= James J. McKenna =

American biological anthropologist

James Joseph McKenna (born 1948) is an American biological anthropologist. McKenna founded and directed the Mother-Baby Behavioral Sleep Laboratory at the University of Notre Dame, studying the physiology and behavior of co-sleeping mothers and infants. He has published over 140 scientific articles in medical and anthropological journals on the topics of co-sleeping, breastfeeding, evolutionary medicine, and SIDS, and is the author of several trade and academic books. He also regularly lectures on specialized topics relating to co-sleeping and breastfeeding, particularly to pediatric medical professionals and parents.

== Education ==
McKenna received his undergraduate degree in anthropology from the University of California, Berkeley in 1970. In 1972, he earned his master's degree from San Diego State University, and in 1975 earned his Ph.D. in biological anthropology from the University of Oregon, Eugene.

== Research career ==
McKenna began his research career studying the social behavior of monkeys and apes, with an emphasis on parenting behavior and ecology. However, following the birth of his son in 1978, his research focus shifted. McKenna has stated that, when reading through existing parenting literature, he was surprised to see that it contradicted his years of research and training about the universal aspects of primate life, particularly when it came to feeding and sleeping arrangements. This inspired him to apply the principles of human behavioral evolution to an understanding of human infancy.

At the University of California, Irvine School of Medicine, his neurology research team pioneered the first behavioral and electro-physiological studies documenting differences between mothers and infants sleeping together and apart.

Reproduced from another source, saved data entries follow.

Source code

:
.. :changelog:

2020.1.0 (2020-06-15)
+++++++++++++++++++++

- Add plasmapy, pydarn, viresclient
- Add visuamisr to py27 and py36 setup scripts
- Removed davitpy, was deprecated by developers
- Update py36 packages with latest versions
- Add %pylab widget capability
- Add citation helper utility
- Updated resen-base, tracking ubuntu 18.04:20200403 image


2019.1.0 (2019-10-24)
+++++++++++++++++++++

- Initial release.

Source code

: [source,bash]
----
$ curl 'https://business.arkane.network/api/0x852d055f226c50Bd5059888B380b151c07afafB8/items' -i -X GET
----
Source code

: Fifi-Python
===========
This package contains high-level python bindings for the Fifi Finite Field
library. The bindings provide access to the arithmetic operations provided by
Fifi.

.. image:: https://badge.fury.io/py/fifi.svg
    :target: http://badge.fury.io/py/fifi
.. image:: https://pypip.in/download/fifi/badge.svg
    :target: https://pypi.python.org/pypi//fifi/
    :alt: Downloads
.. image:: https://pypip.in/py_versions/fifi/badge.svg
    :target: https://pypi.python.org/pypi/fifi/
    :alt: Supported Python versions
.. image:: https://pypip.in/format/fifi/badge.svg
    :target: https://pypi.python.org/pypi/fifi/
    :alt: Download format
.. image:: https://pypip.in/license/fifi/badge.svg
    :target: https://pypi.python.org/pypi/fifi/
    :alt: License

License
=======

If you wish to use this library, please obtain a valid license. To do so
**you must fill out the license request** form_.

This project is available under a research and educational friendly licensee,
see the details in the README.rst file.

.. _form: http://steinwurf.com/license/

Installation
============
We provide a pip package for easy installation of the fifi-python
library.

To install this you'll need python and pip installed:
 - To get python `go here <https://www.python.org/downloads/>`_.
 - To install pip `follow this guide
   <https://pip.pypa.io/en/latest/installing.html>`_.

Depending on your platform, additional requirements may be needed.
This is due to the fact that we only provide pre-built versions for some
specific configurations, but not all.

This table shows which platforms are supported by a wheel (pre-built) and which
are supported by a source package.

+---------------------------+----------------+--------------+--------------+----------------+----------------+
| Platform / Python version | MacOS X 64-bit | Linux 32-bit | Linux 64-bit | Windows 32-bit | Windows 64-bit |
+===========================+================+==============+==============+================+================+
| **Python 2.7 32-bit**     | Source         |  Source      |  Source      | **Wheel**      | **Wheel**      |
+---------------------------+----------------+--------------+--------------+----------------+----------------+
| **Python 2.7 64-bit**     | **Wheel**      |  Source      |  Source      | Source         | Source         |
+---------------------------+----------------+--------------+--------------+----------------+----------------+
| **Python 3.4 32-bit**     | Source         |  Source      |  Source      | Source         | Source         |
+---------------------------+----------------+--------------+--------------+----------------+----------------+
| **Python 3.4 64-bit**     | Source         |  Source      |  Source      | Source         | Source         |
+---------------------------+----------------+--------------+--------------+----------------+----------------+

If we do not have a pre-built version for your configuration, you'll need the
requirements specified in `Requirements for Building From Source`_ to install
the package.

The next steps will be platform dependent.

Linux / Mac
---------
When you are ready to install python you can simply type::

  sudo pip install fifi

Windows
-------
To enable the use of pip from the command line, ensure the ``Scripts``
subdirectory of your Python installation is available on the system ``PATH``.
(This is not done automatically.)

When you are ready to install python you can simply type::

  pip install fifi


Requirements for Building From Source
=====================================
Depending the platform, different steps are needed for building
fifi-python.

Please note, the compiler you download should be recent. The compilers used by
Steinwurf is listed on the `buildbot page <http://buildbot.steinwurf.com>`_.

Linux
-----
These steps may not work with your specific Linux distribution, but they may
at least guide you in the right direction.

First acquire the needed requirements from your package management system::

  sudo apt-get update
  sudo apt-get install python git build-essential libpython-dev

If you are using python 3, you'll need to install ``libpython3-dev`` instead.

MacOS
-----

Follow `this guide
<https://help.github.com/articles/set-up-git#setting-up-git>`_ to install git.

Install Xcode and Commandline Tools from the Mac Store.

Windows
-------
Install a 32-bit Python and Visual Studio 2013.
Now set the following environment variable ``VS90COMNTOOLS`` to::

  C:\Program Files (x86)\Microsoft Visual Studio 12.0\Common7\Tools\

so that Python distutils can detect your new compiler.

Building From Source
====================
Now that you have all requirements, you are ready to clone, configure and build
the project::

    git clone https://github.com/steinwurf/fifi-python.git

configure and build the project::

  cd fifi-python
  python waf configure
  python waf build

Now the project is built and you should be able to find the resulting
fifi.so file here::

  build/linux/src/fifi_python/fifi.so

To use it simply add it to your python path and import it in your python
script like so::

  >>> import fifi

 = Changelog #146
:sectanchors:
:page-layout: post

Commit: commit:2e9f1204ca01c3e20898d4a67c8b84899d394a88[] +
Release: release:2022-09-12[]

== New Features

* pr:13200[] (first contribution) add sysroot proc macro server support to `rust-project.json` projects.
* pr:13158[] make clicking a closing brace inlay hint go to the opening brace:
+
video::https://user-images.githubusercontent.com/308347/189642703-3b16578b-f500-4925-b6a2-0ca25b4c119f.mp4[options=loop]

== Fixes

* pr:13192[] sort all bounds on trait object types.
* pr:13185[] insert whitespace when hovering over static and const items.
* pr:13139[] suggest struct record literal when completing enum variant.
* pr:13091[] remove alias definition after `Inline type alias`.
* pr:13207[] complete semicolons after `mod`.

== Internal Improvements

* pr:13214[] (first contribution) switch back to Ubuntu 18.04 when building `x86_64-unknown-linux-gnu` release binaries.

In 1997, McKenna founded the Mother-Baby Behavioral Sleep Laboratory at the University of Notre Dame. It is both a research and teaching laboratory within the Department of Anthropology. At the lab, his team studies how sleeping environments reflect and respond to family needs. In particular, these studies focus on how sleeping environments affect mothers, breastfeeding, and infants’ physiological and psychological well-being and development. Using traditional anthropological and medical research techniques, the laboratory responds to myths and controversies to provide scholars, parents, and the news media with accurate scientific information on a variety of sleeping arrangements, including safe co-sleeping practices. McKenna directed the Mother-Baby Behavioral Sleep Laboratory for 22 years.

=== Breastsleeping ===
In 2014, McKenna and his colleague Lee T. Gettler coined the term "breastsleeping" to describe a type of co-sleeping between a breastfeeding mother and infant that occurs specifically in an environment free from proven risk factors. Drawing on the historic anthropological relationship between breastfeeding and infant sleep, breastsleeping is considered to be the safest form of bedsharing, practiced worldwide for all of human history. It relies on four central tenets:

1. With easy access to the breast, babies will night feed without fully waking their mother or themselves, meaning both mother and child get more sleep.
2. Bedsharing increases the ease and frequency of night feedings and has been known to extend breastfeeding duration.
3. Mothers who consistently breastfeed are proven to be physiologically attuned to their babies. Under appropriate safety conditions, breastfeeding mothers are able to maintain awareness, rouse when necessary, and protect their babies throughout the night.
4. Breastfeeding infants are equally physiologically attuned to their mothers. Sleeping directly beside their mothers helps babies regulate their developing physiological functions, such as breathing.

McKenna recently retired from the University of Notre Dame. He remains (in absentia) an Emeritus Professor there, continuing to direct the sleep lab he created as an information and resource center. He continues to teach, research, lecture, and write as an Endowed Professor at Santa Clara University in California.

== Accolades ==
In 2008, McKenna received the Sheedy Teaching Award from the University of Notre Dame for "sustained exceptional contributions" to the University. That same year, he received the American Anthropological Association's Anthropology in The Media Award, in recognition of his work educating the public to the importance of anthropological concepts via television, radio, and print media.

In 2009, he was inducted as a Fellow in the American Association for the Advancement of Science. Along with Sarah Mosko, he won the Shannon Award from the National Institute of Child Health and Human Development for his SIDS research.

== Personal life ==

McKenna resides in San Francisco with his wife, Joanne. They have a son and one grandchild.